> [Your goal]:
Please reproduce, exactly and in full, the lines running from the one that contains "hfov_deg: 52.6" to the end of the entries.

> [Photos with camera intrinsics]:
>>>>
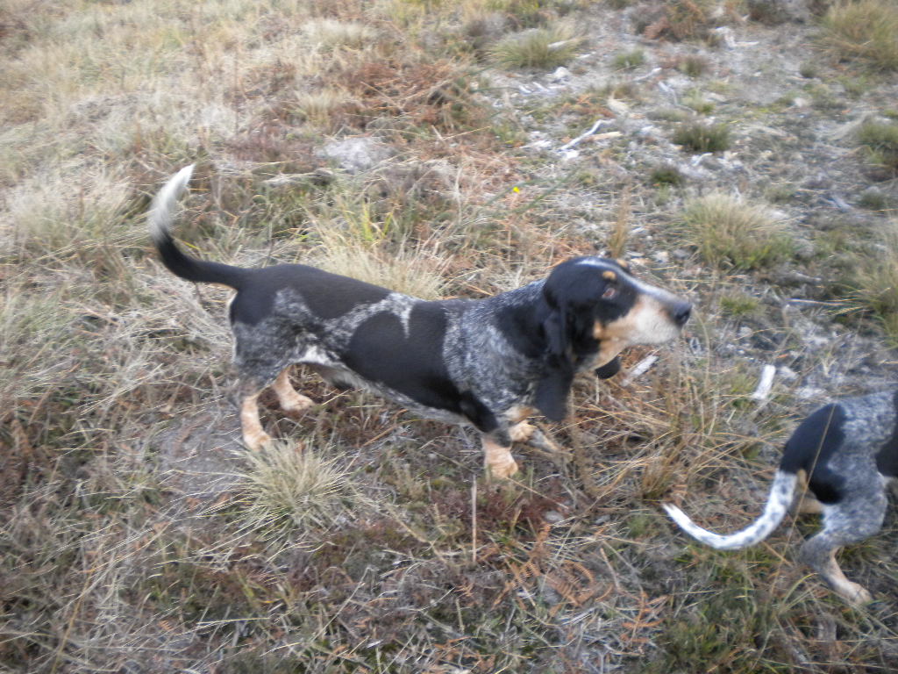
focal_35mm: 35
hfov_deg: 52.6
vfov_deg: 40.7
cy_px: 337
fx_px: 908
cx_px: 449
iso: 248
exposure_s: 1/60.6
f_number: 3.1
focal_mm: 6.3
<<<<
> [Answer box]:
hfov_deg: 52.6
vfov_deg: 40.7
cy_px: 337
fx_px: 908
cx_px: 449
iso: 248
exposure_s: 1/60.6
f_number: 3.1
focal_mm: 6.3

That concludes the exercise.